In one class of directly controlled fuel injectors, a solenoid is the chosen type of electrical actuator to control movement of the needle control valve. In order for these relatively small fast moving electrically actuated valves to behave predictably, the armature air gap should be known in order to produce predictable results. In order for the valve to perform in a manner consistent with other valves produced in mass production, the air gap should be uniform among valves in order to insure consistent performance in one fuel injector compared to another. These issues are further complicated by the fact that the armature air gap should be relatively small in order to extract the maximum performance from the interaction between the solenoid coil and stator relative to the armature. Furthermore, because the needle control valve wants to be located in close proximity to the direct control needle valve, it might have to be located under a distortion region within the fuel injector, which relates to the area underneath a plunger within a fuel injector. In other words, each time a plunger reciprocates within a fuel injector, fuel is raised to extremely high injection pressure levels. In turn, these pressure forces cause some measurable amount of distortion within the fuel injector. While these distortions are relatively small in magnitude, they can approach a magnitude that is on the same order as an armature air gap tolerance. Thus, in some situations it is possible for component distortion within a fuel injector to cyclically alter the needle control valve's armature air gap to the point that it briefly distorts the armature air gap out of acceptable geometrical tolerances. As such, the predictability of performance is undermined, and the variability in distortion from one fuel injector to another undermines the ability to mass produce valves that behave consistently between different fuel injectors.
Another potential problem introduced by locating an electrically actuated needle control valve in close proximity to the direct control needle valve relates to packaging considerations. In other words, the act of locating the needle control valve deep within the fuel injector further pressures packaging considerations that insure that all of the various fuel injector performance functions and structure can be packaged in an available envelope of space.

* _COLLECTED MATERIAL_:

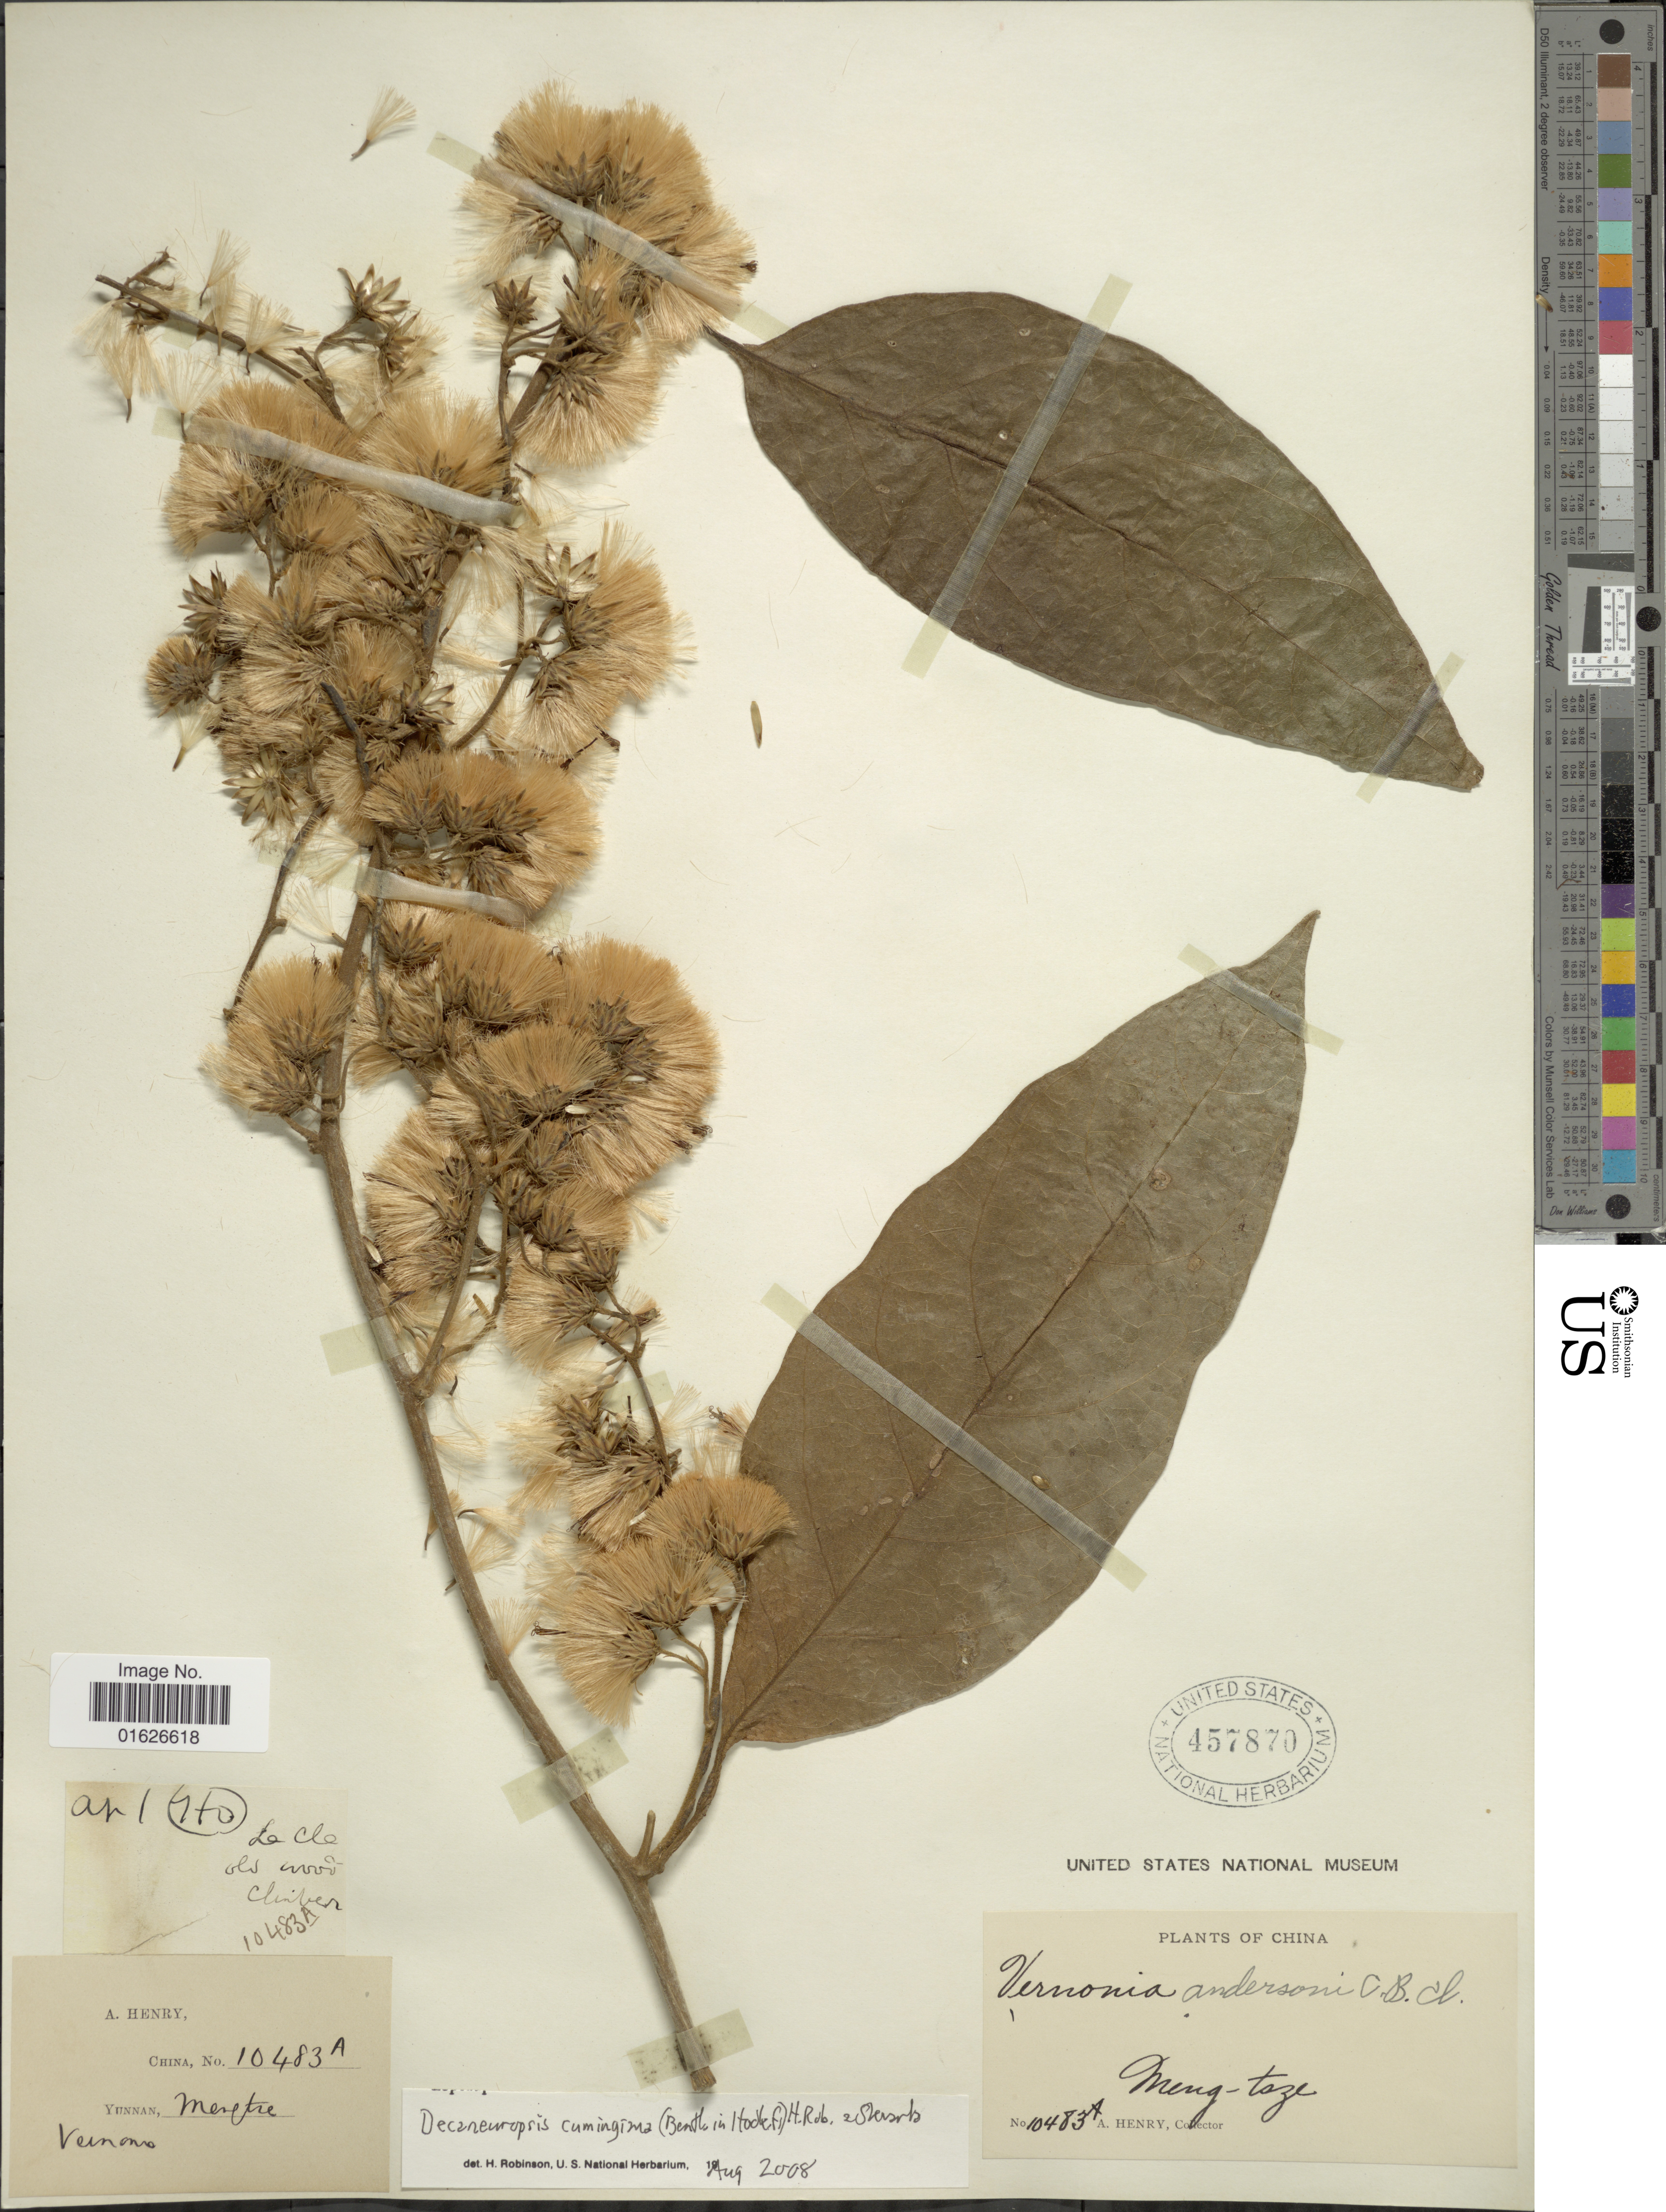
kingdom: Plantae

* _TASK INSTRUCTIONS_: Copy the stretch of the fuel injector passage from "Another potential problem" through "envelope of space.".

* _THE COMPLETED TASK_:
Another potential problem introduced by locating an electrically actuated needle control valve in close proximity to the direct control needle valve relates to packaging considerations. In other words, the act of locating the needle control valve deep within the fuel injector further pressures packaging considerations that insure that all of the various fuel injector performance functions and structure can be packaged in an available envelope of space.